You have a challenging programme this week, thanks to the diligence of the scientific committee. The time and effort that they have spent to help create this programme will, I am sure, be well rewarded.

The collaboration of the fifteen co-sponsoring and co-operating organisations has helped to ensure that this meeting is truly international, consistent with the name of the IAEA itself. We particularly appreciate the financial support provided by our co-sponsoring organisations.

We are also grateful to the 16 companies whose generous voluntary contributions were used to support the travel of participants from developing countries to attend this conference. Without their financial commitment, we would not have been able to ensure the attendance of so many people, and also to foster interactions between industry and practitioners in radiation medicine. I encourage participants to visit the exhibits, learn about the new equipment and so have a better idea of what manufacturers now have to offer.
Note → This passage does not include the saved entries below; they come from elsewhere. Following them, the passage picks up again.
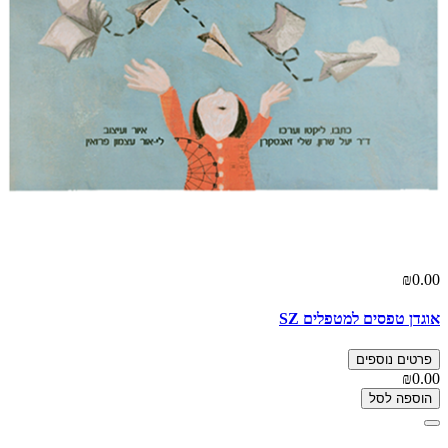
₪0.00
אוגדן טפסים למטפלים SZ
פרטים נוספים
₪0.00
הוספה לסל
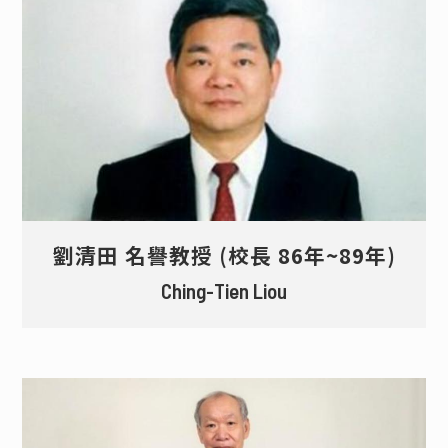
退休教師
名譽教授
榮譽講座教授
劉清田 名譽教授 (校長 86年~89年)
Ching-Tien Liou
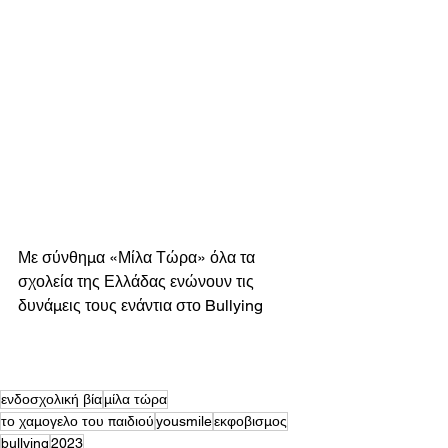
Με σύνθημα «Μίλα Τώρα» όλα τα 
σχολεία της Ελλάδας ενώνουν τις 
δυνάμεις τους ενάντια στο Bullying 
ενδοσχολική βία
μίλα τώρα
το χαμογελο του παιδιού
yousmile
εκφοβισμος
bullying
2023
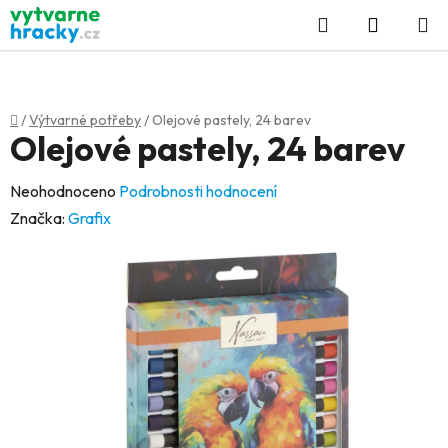
Přejít
Hledat
NÁKUP
na
KOŠÍK
obsah
Domů
/
Výtvarné potřeby
/
Olejové pastely, 24 barev
Olejové pastely, 24 barev
Průměrné
Neohodnoceno
Podrobnosti hodnocení
hodnocení
Značka:
Grafix
produktu
je
0,0
z
5
hvězdiček.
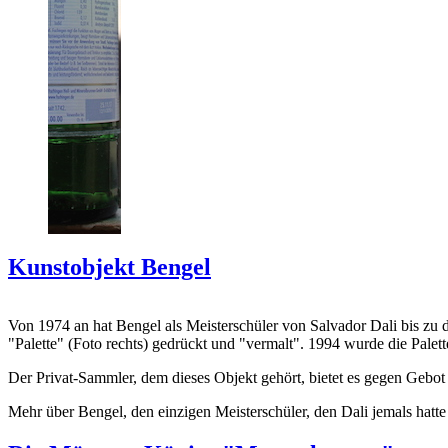
Kunstobjekt Bengel
Von 1974 an hat Bengel als Meisterschüler von Salvador Dali bis zu 
"Palette" (Foto rechts) gedrückt und "vermalt". 1994 wurde die Palet
Der Privat-Sammler, dem dieses Objekt gehört, bietet es gegen Gebot
Mehr über Bengel, den einzigen Meisterschüler, den Dali jemals hatte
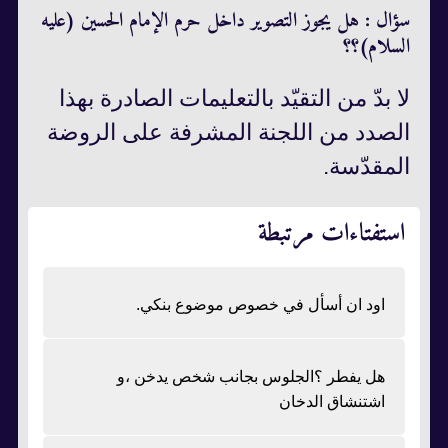
سؤال : هل يجوز التصوير داخل حرم الإمام الحسين (عليه
السلام)؟؟
لا بدّ من التقيّد بالتعليمات الصادرة بهذا
الصدد من اللجنة المشرفة على الروضة
المقدّسة.
استفتاءات مرتبطة
اود ان أسأل في خصوص موضوع بنكي.
هل يفطر ؟الجلوس بجانب شخص يدخن ،و
اشتنشاق الدخان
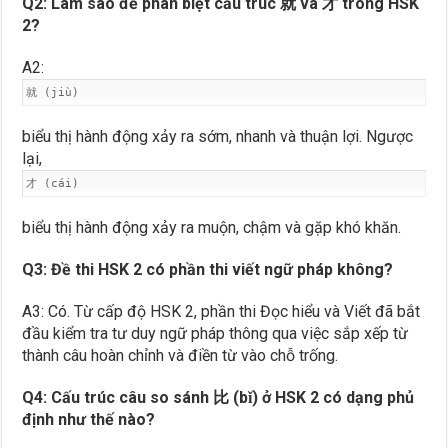
Q2: Làm sao để phân biệt cấu trúc 就 và 才 trong HSK
2?
A2:
就 (jiù)
biểu thị hành động xảy ra sớm, nhanh và thuận lợi. Ngược
lại,
才 (cái)
biểu thị hành động xảy ra muộn, chậm và gặp khó khăn.
Q3: Đề thi HSK 2 có phần thi viết ngữ pháp không?
A3: Có. Từ cấp độ HSK 2, phần thi Đọc hiểu và Viết đã bắt
đầu kiểm tra tư duy ngữ pháp thông qua việc sắp xếp từ
thành câu hoàn chỉnh và điền từ vào chỗ trống.
Q4: Cấu trúc câu so sánh 比 (bǐ) ở HSK 2 có dạng phủ
định như thế nào?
Scientific meetings take place all too often with little proactive attempt to create an impact on the strategic direction of the field. It is in the summary and recommendations of each session where you will have the chance to point to and influence future work in radiation medicine. Where are the gaps in our knowledge of the field of radiation medicine? How does creating a Quality Assurance culture enable us to adopt new innovations with confidence and safety? What should the priorities be, and so on? Please make your recommendations as broad as possible, but still within the confines of QA and Radiation Medicine. Recommendations do not necessarily have to be restricted to the work of the Agency. Where there are generic issues, we will incorporate those that fall within our mandate into our planning cycle. Other issues will be identified as a challenge to those in the field. I wish you success in this important exercise.

During the conference, we will have the opportunity to hear 120 speakers and to visit and discuss 140 posters. In order to create a record of all this intellectual activity, the intention is to prepare the Proceedings in the form of a CD-ROM. On your behalf I would like to thank the session chairs and staff that reviewed the papers. They reflect the importance and scientific quality of the conference.

In conclusion, I am sure that you will have a stimulating and interesting meeting. Vienna has a long and distinguished history of both the arts and sciences. This conference continues those traditions. Please use this opportunity to interact with each other to the full in this unique environment and exchange your experience and ideas for the future. I look forward to meeting you in more informal surroundings during the course of the next few days, and wish this conference every success.